§ WHAT IS NEEDED
Answer these questions from the Isle of Man text below.
1. What did the group ride on the mountain tour?
2. Which airport did the writer fly from?
3. According to the text, how should a flash be used?

We went on a mountain tour on quad bikes while we were on the Isle of Man. I didn’t really get the hang of driving – and drove into poor Mikey when I applied the accelerator instead of the brake. No major damage done. And, fortunately, the picture was taken beforehand, so we were all still smiling.
Three of us went to visit one of our number who moved to the Isle of Man. This was a far cry from the urban life I was leading at the time, and my first (and thus far my only) experience of flying from London City airport. We were met at the airport after we landed, outside which was the only dual carriageway on the island.
Understanding how light works is a very important part of photography – a flash can bring out colours that would otherwise fade into the dusk, or freeze a nearby object while capturing movement in the background. These days I hardly use the flash, I see it as kind-of vulgar, it makes the photography intrusive. “Look at me, I’m taking a photograph”. Sure, there is a time and a place, but it is to be used sparingly.

§ INPUT DATA
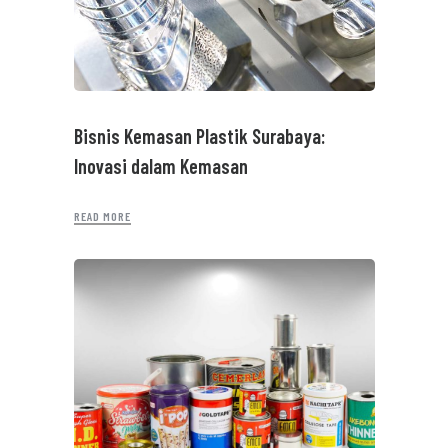
Bisnis Kemasan Plastik Surabaya:
Inovasi dalam Kemasan
READ MORE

§ EXERCISE ANSWER
1. Quad bikes.
2. London City airport.
3. Sparingly.